Abordant la question des inscriptions des électeurs en vue des élections, Georges Honorat a indiqué: «Les gens ont boudé le processus d’inscription. Les 15, 16, 17 et 18 mai dernier, le Parti populaire national et les cellules de base de Fanmi Lavalas ont organisé des manifestations à travers le pays pour dénoncer le piège que constitue la carte électorale et pour dire non aux élections. Le président Aristide doit revenir au pays pour terminer son mandat. Ces mobilisations ont mis en grogne les responsables de facto et les éléments macouto/bourgeois. Et, ils ont décidé d’en finir avec les masses. Le 18 mai 2005, en effet, le président de facto Boniface Alexandre a fait savoir que la paix allait être établie dans les quartiers populaires. Il faisait référence évidemment à la paix des cimetières. Tout juste après, le président de la Chambre de commerce et d’industrie, Réginald Boulos, a sonné la charge en disant que les responsables pour assurer la sécurité, le gouvernement de facto et la Minustah ont échoué, et je cite: ‘Ceux qui devaient effectuer le travail ne l’ont pas fait, alors ils doivent céder la place à ceux qui en ont la capacité’, disait. Boulos sur les ondes de Radio Vision 2000, qui annonçait en même temps son objectif: ‘(que) les autorités concernées donnent aux commerçants l’autorisation d’avoir des armes pour se défendre…’.» Georges Honorat alors de conclure que les armes de guerre sont sûrement déjà à leur disposition. Car curieusement au moment où l’on parle de désarmement, voilà qu’un représentant patenté et mandaté de la bourgeoisie réclame, pour ne pas dire exige, le droit de constituer des équipes, sinon des gangs, armées!
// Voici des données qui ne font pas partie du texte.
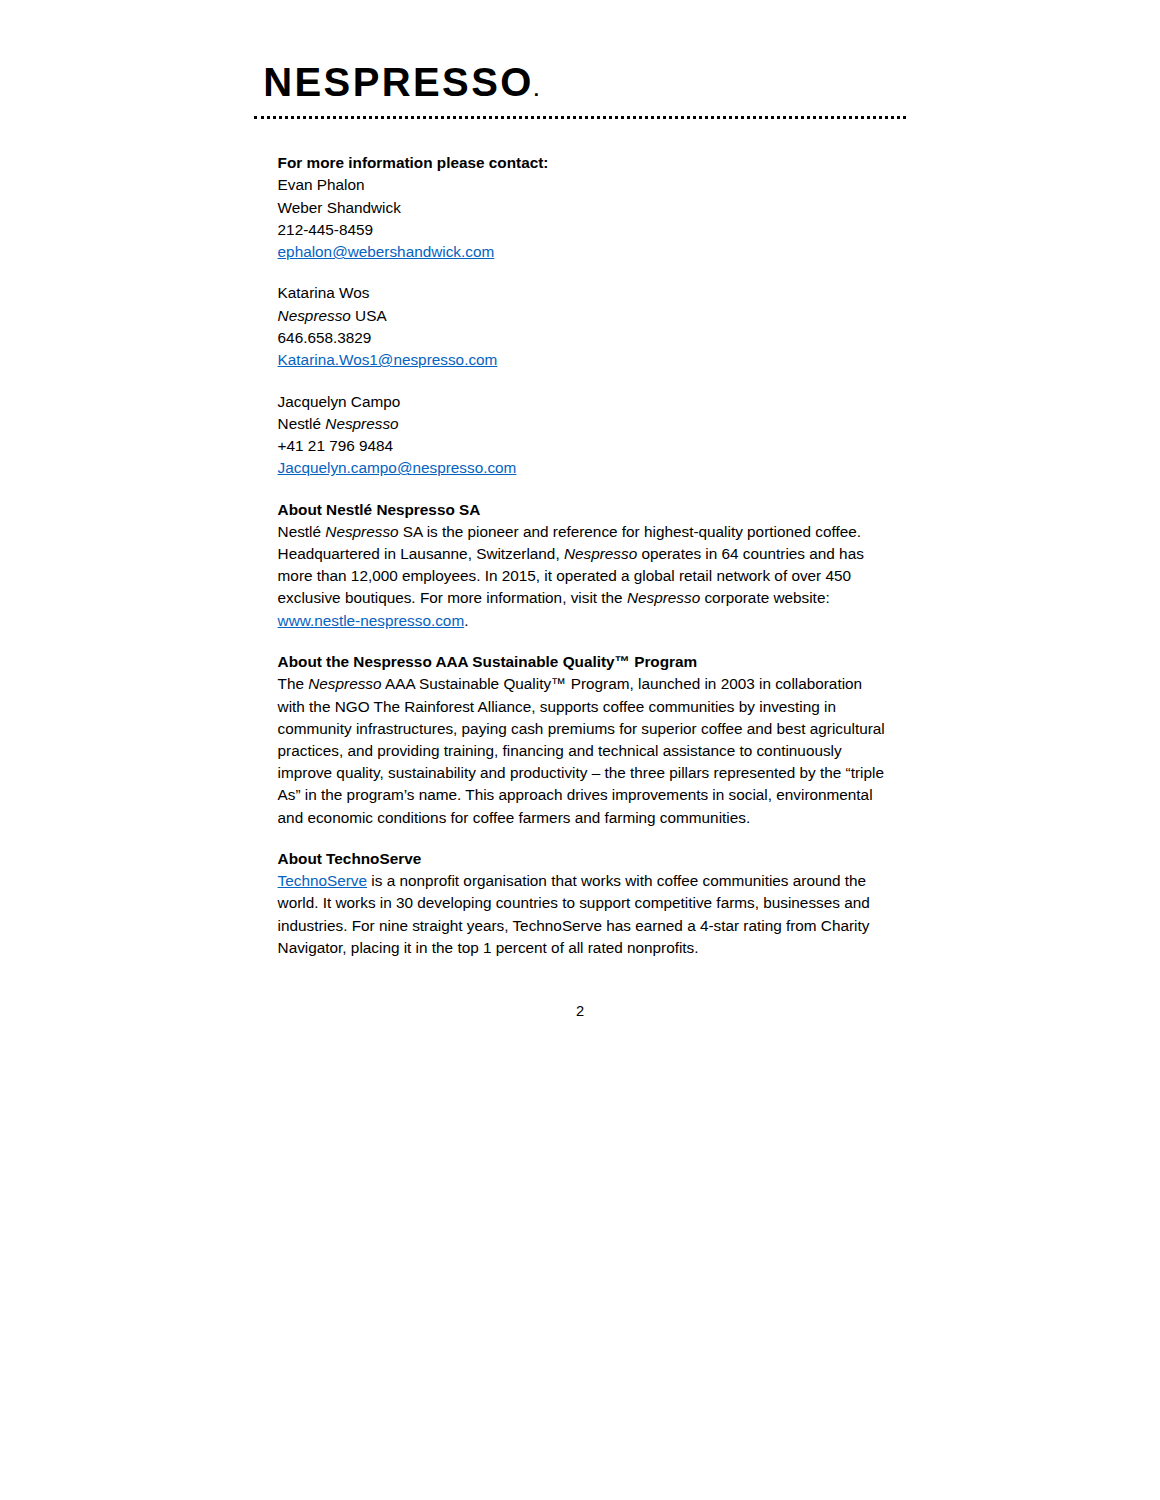NESPRESSO.
For more information please contact:
Evan Phalon
Weber Shandwick
212-445-8459
ephalon@webershandwick.com
Katarina Wos
Nespresso USA
646.658.3829
Katarina.Wos1@nespresso.com
Jacquelyn Campo
Nestlé Nespresso
+41 21 796 9484
Jacquelyn.campo@nespresso.com
About Nestlé Nespresso SA
Nestlé Nespresso SA is the pioneer and reference for highest-quality portioned coffee. Headquartered in Lausanne, Switzerland, Nespresso operates in 64 countries and has more than 12,000 employees. In 2015, it operated a global retail network of over 450 exclusive boutiques. For more information, visit the Nespresso corporate website: www.nestle-nespresso.com.
About the Nespresso AAA Sustainable Quality™ Program
The Nespresso AAA Sustainable Quality™ Program, launched in 2003 in collaboration with the NGO The Rainforest Alliance, supports coffee communities by investing in community infrastructures, paying cash premiums for superior coffee and best agricultural practices, and providing training, financing and technical assistance to continuously improve quality, sustainability and productivity – the three pillars represented by the “triple As” in the program’s name. This approach drives improvements in social, environmental and economic conditions for coffee farmers and farming communities.
About TechnoServe
TechnoServe is a nonprofit organisation that works with coffee communities around the world. It works in 30 developing countries to support competitive farms, businesses and industries. For nine straight years, TechnoServe has earned a 4-star rating from Charity Navigator, placing it in the top 1 percent of all rated nonprofits.
2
Selon le responsable du Bureau politique du PPN l’incendie du marché Tête Boeuf était planifié pour justifier le massacre des habitants du Bélair et la mise du pays sous un éventuel protectorat par les Etats-Unis, qui bénéficieront du support de la France et du Canada. Georges Honorat a par ailleurs souligné les pressions exercées par l’état-major de la bourgeoisie sur le commandant de la Minustah, le général brésilien Augusto Heleno Ribeiro Pereira, pour pousser celui-ci à intensifier la répression contre les militants Lavalas et les habitants des quartiers défavorisés. Une pression telle que Ribeiro Pereira a dû leur répondre qu’il ne veut pas organiser de massacre et courir le risque d’être jugé par le Tribunal international. Des mots qui ne veulent rien dire pour les Apaid, Baker et consorts qui se croient omnipotents grâce à l’appui du Département d’État des Etats-Unis et qui n’ont cure de voir couler le sang pour rassasier leur soif de profits.
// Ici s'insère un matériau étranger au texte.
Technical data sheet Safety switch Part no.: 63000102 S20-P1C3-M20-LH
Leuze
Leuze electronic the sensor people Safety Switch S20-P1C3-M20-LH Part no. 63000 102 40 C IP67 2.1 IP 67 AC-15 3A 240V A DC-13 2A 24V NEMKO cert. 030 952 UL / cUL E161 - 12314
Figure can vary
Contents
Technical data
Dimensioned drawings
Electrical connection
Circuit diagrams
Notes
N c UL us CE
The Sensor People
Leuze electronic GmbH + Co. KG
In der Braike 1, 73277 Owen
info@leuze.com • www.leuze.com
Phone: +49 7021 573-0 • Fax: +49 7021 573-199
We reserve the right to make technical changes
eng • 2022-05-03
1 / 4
En conséquence, en a déduit Georges Honorat, le refus du chef militaire de la Minustah aura activé la décision de l’ambassadeur James Foley de réclamer au Pentagone le déploiement dans le pays des Marines, comme le signalait le Washington Post («Un bataillon pour Haïti», Washington Post, 5-06-05) afin d’écarter tout obstacle à leurs objectifs, et réaliser à leur gré leurs élections/sélections.
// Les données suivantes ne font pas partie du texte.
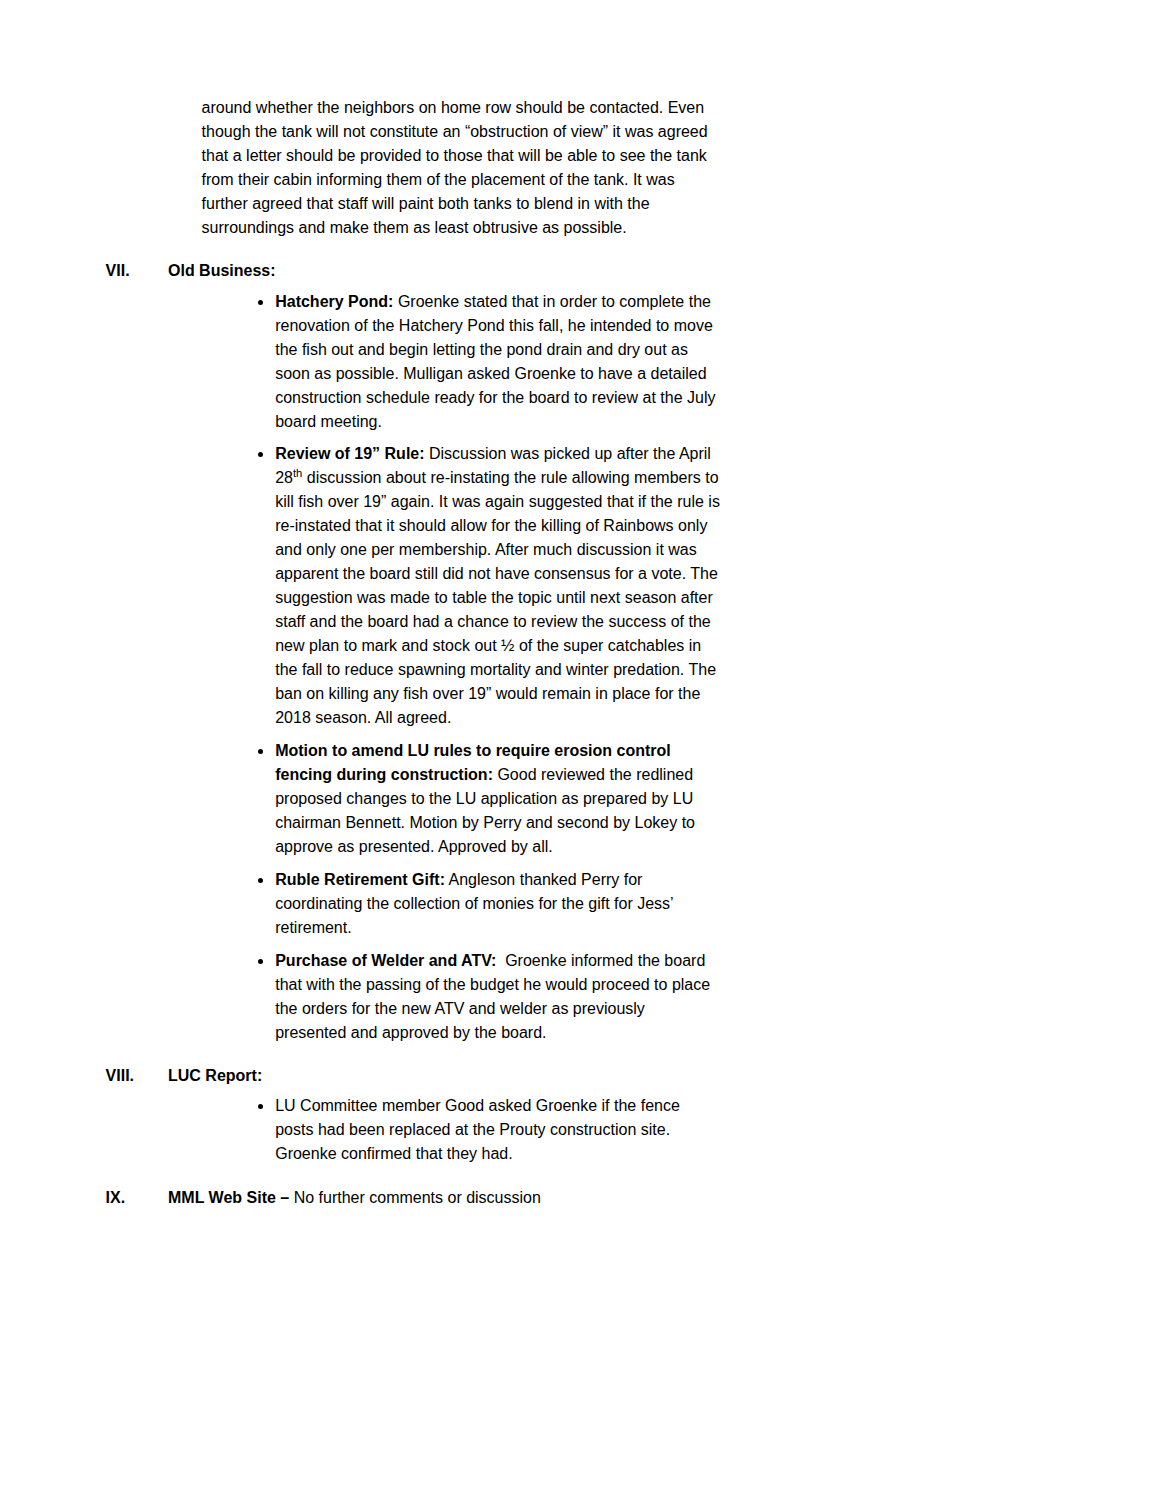around whether the neighbors on home row should be contacted. Even though the tank will not constitute an “obstruction of view” it was agreed that a letter should be provided to those that will be able to see the tank from their cabin informing them of the placement of the tank. It was further agreed that staff will paint both tanks to blend in with the surroundings and make them as least obtrusive as possible.
VII.
Old Business:
Hatchery Pond: Groenke stated that in order to complete the renovation of the Hatchery Pond this fall, he intended to move the fish out and begin letting the pond drain and dry out as soon as possible. Mulligan asked Groenke to have a detailed construction schedule ready for the board to review at the July board meeting.
Review of 19” Rule: Discussion was picked up after the April 28th discussion about re-instating the rule allowing members to kill fish over 19” again. It was again suggested that if the rule is re-instated that it should allow for the killing of Rainbows only and only one per membership. After much discussion it was apparent the board still did not have consensus for a vote. The suggestion was made to table the topic until next season after staff and the board had a chance to review the success of the new plan to mark and stock out ½ of the super catchables in the fall to reduce spawning mortality and winter predation. The ban on killing any fish over 19” would remain in place for the 2018 season. All agreed.
Motion to amend LU rules to require erosion control fencing during construction: Good reviewed the redlined proposed changes to the LU application as prepared by LU chairman Bennett. Motion by Perry and second by Lokey to approve as presented. Approved by all.
Ruble Retirement Gift: Angleson thanked Perry for coordinating the collection of monies for the gift for Jess’ retirement.
Purchase of Welder and ATV: Groenke informed the board that with the passing of the budget he would proceed to place the orders for the new ATV and welder as previously presented and approved by the board.
VIII.
LUC Report:
LU Committee member Good asked Groenke if the fence posts had been replaced at the Prouty construction site. Groenke confirmed that they had.
IX.
MML Web Site – No further comments or discussion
Le porte-parole du PPN a conclu en ces termes: «Le Parti populaire national exhorte les bases populaires à la vigilance afin d’empêcher les infiltrations dans leurs rangs. Il faut conserver l’unité du mouvement populaire et dire ensemble: à bas l’occupation du pays, à bas le gouvernement de facto Alexandre/Latortue, à bas les élections/sélections, à bas la carte électorale, vive le retour à l’ordre constitutionnel, vive le retour physique du président Aristide. Le complot ne passera pas. Liberté ou la mort.» Et en effet, les manœuvres et montages grossiers (dans le style «opération Bagdad» et autres prétextes) pour opérer leurs massacres sont constamment démasqués par la population qui sait que le maintien de la mobilisation pacifique et la résistance populaire ne fléchiront pas. Déjà certains de leurs propres alliés se rendent compte et sont effrayés par les méthodes fort peu subtiles du gouvernement de facto et de ses tuteurs et autres sbires.